• [RECORD SET]
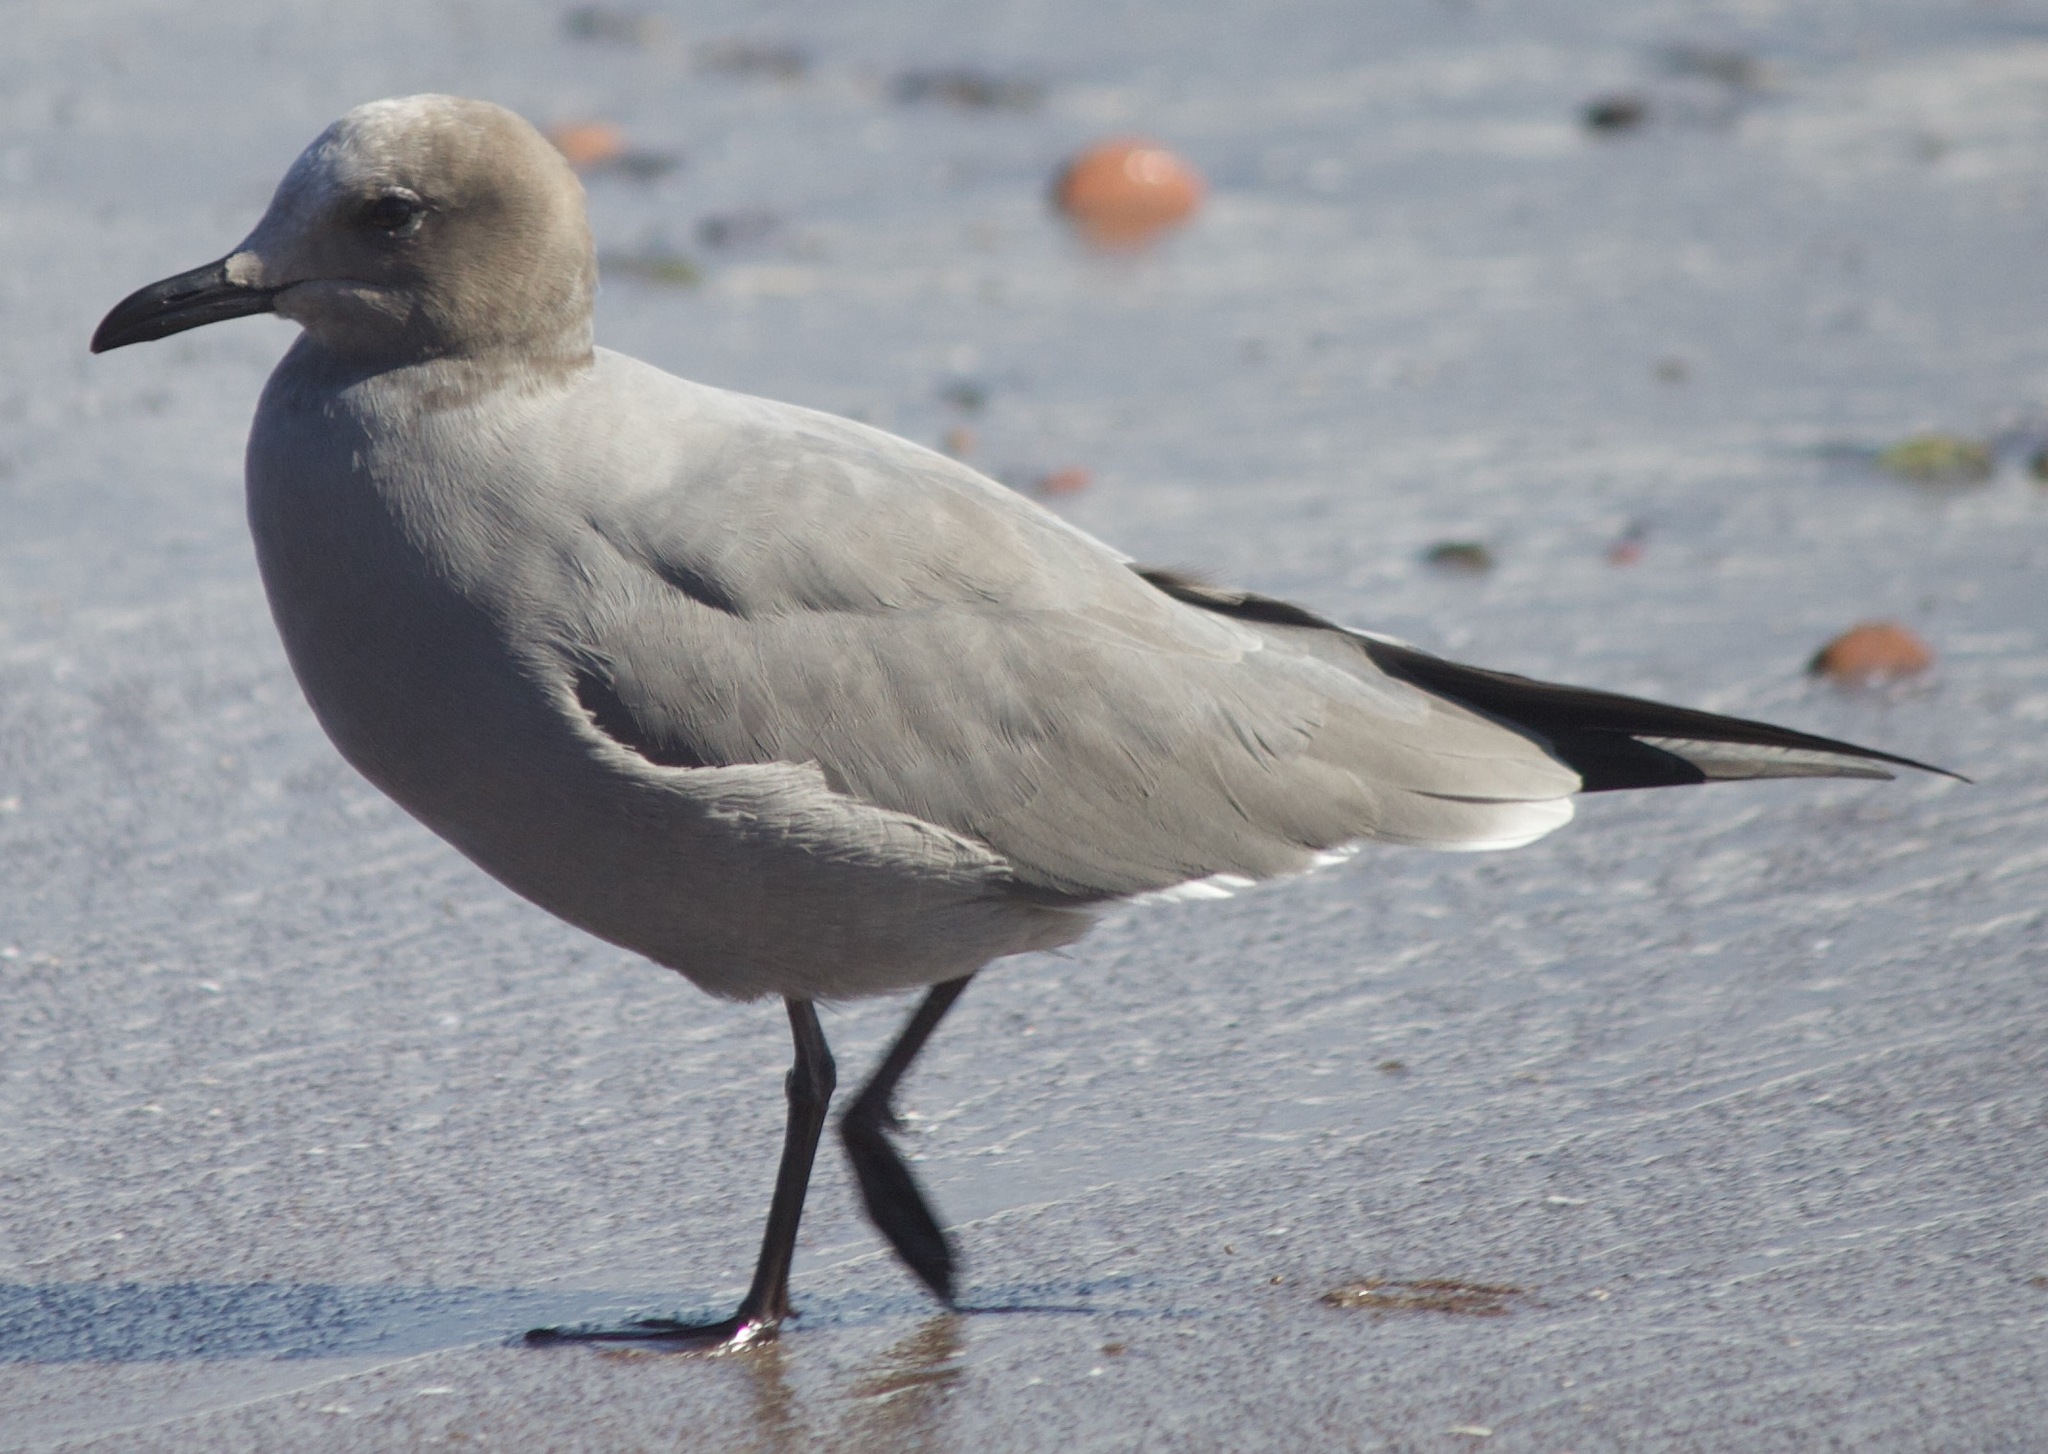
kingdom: Animalia
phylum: Chordata
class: Aves
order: Charadriiformes
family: Laridae
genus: Leucophaeus
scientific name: Leucophaeus modestus
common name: Gray gull
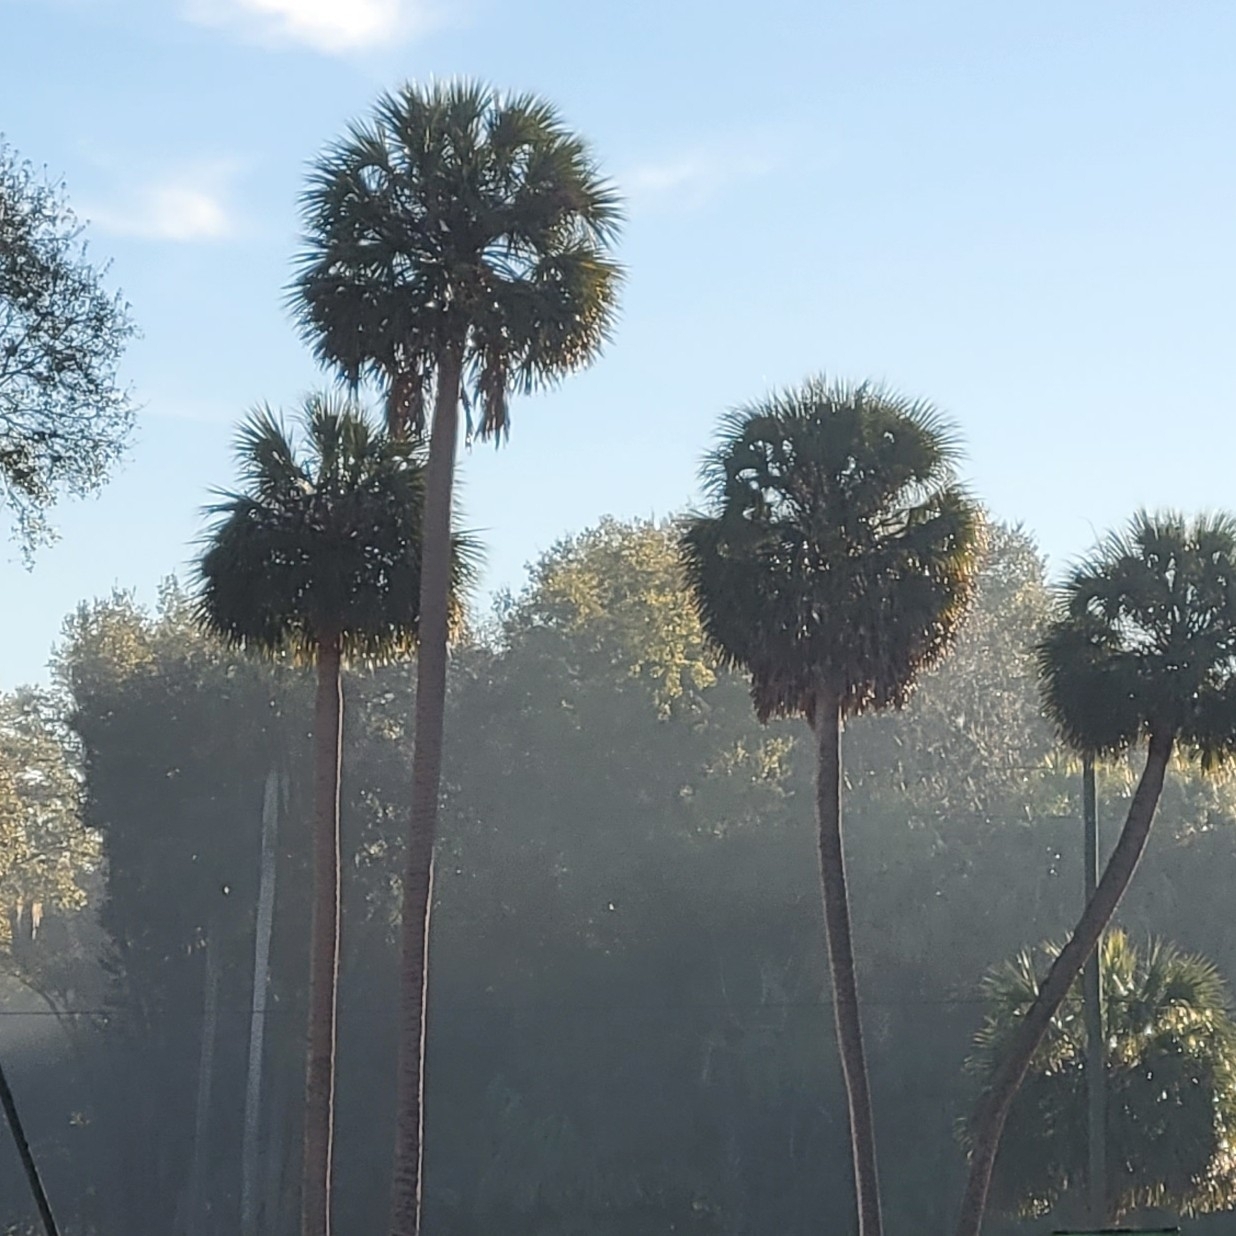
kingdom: Plantae
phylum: Tracheophyta
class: Liliopsida
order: Arecales
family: Arecaceae
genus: Sabal
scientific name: Sabal palmetto
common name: Blue palmetto
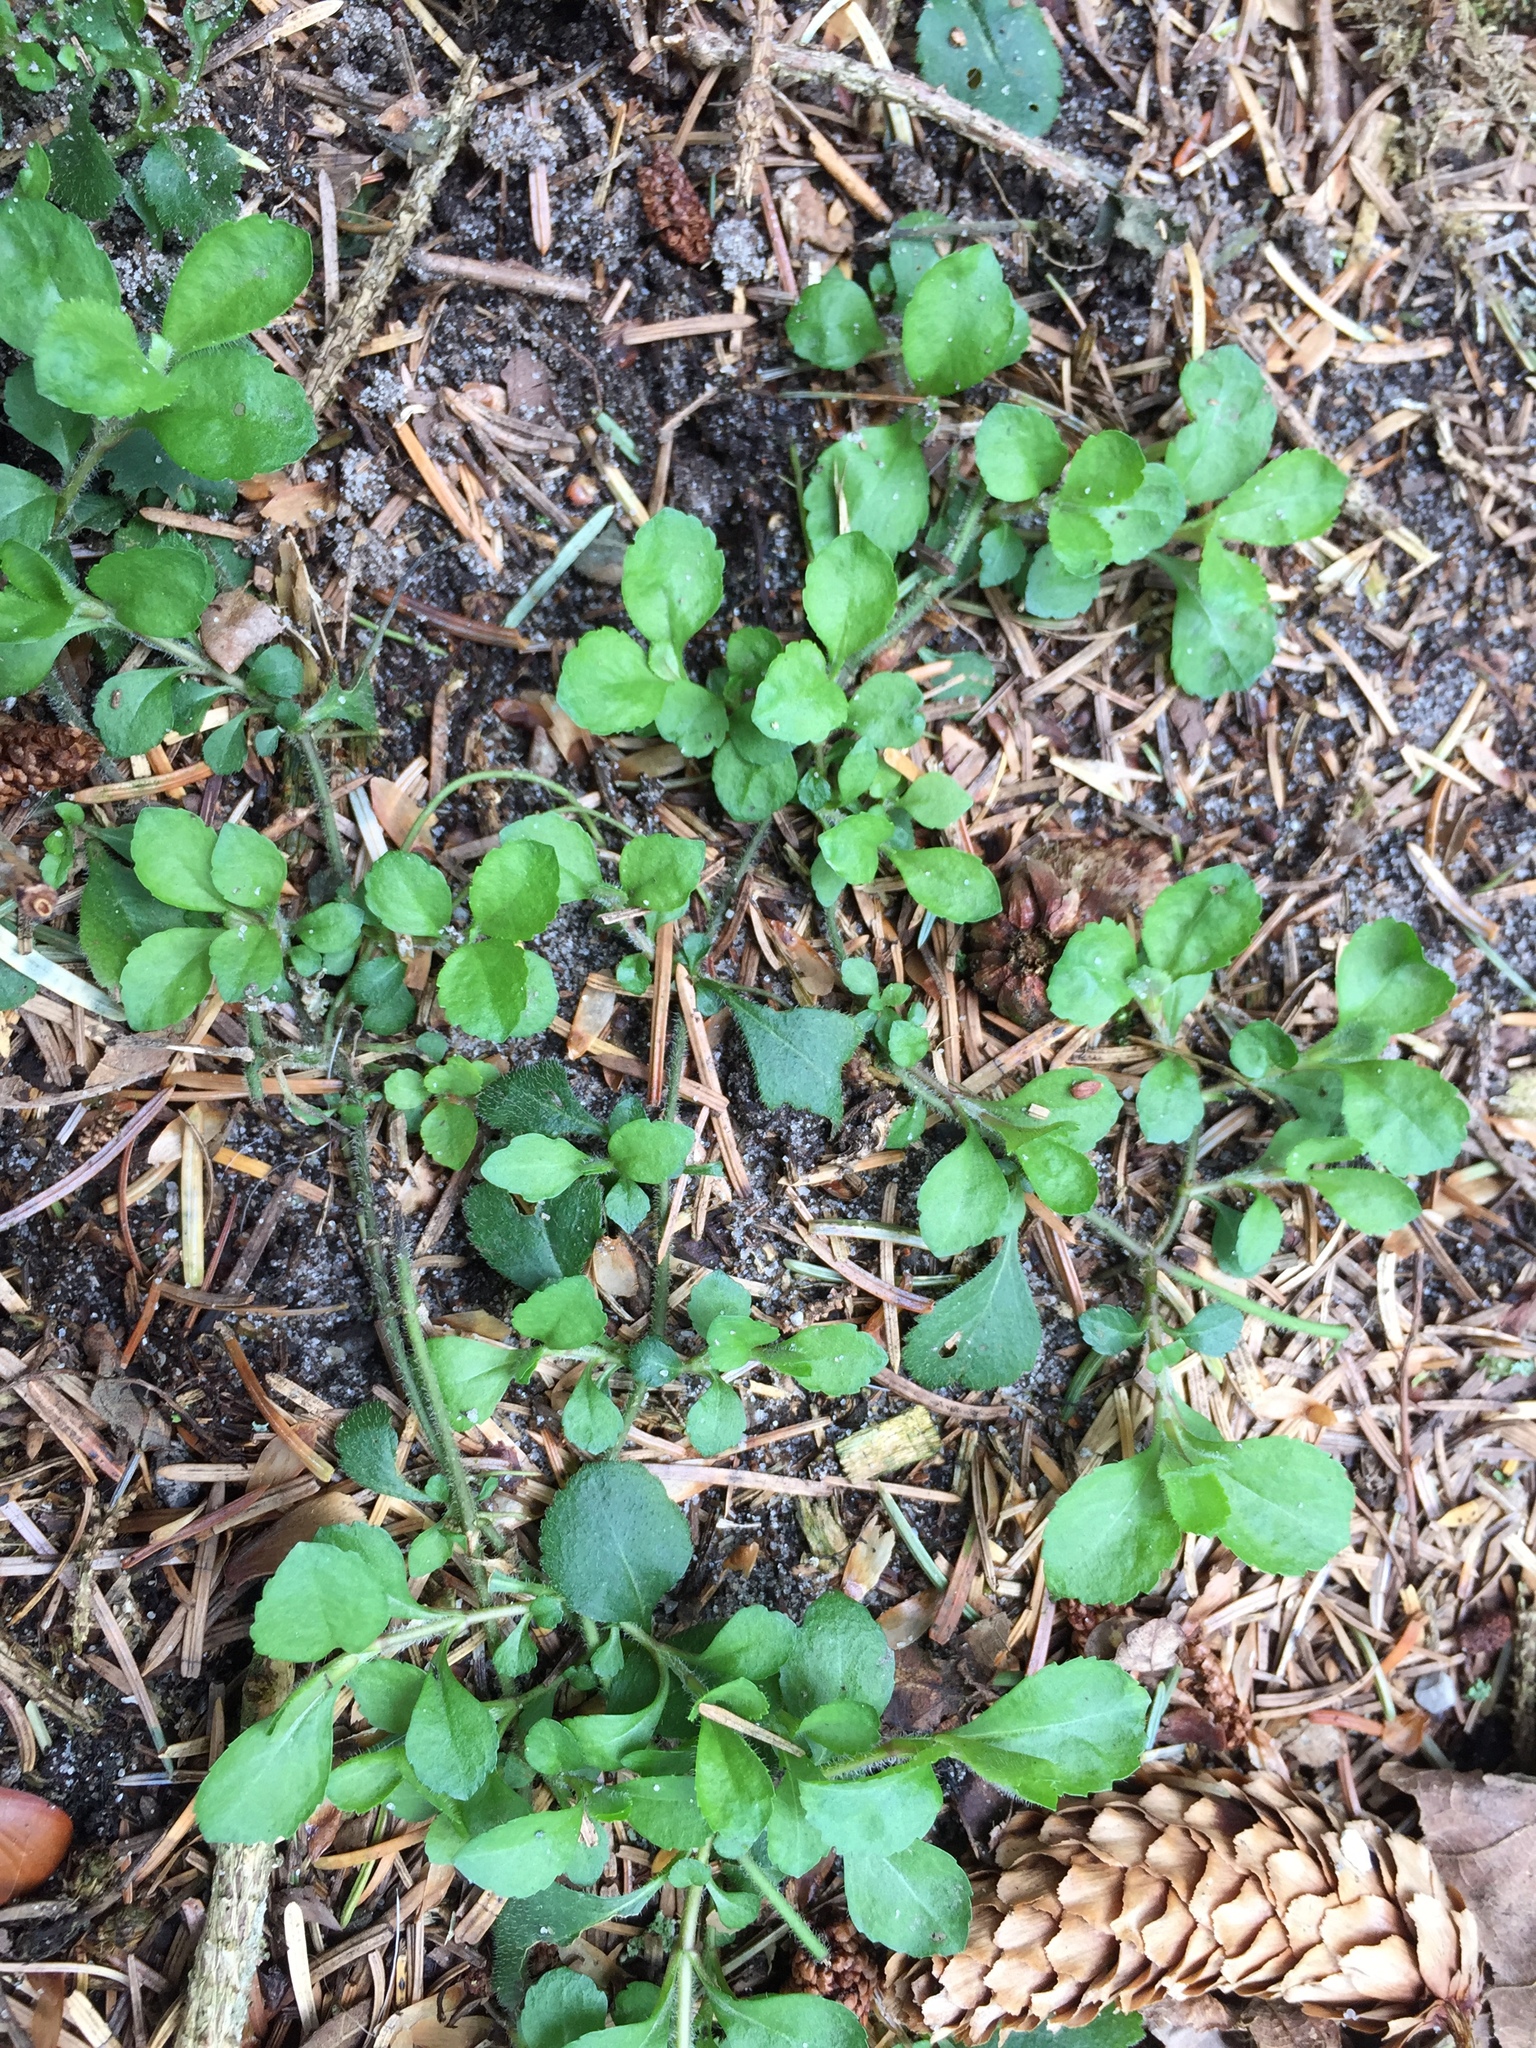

• [TASK STATEMENT]
Rewrite all the entries above, replacing "common name" with "vernacular name" and changing nothing else. Leave out the pictures.

• [OUTPUT BELOW]
kingdom: Animalia
phylum: Chordata
class: Aves
order: Charadriiformes
family: Laridae
genus: Leucophaeus
scientific name: Leucophaeus modestus
vernacular name: Gray gull
kingdom: Plantae
phylum: Tracheophyta
class: Liliopsida
order: Arecales
family: Arecaceae
genus: Sabal
scientific name: Sabal palmetto
vernacular name: Blue palmetto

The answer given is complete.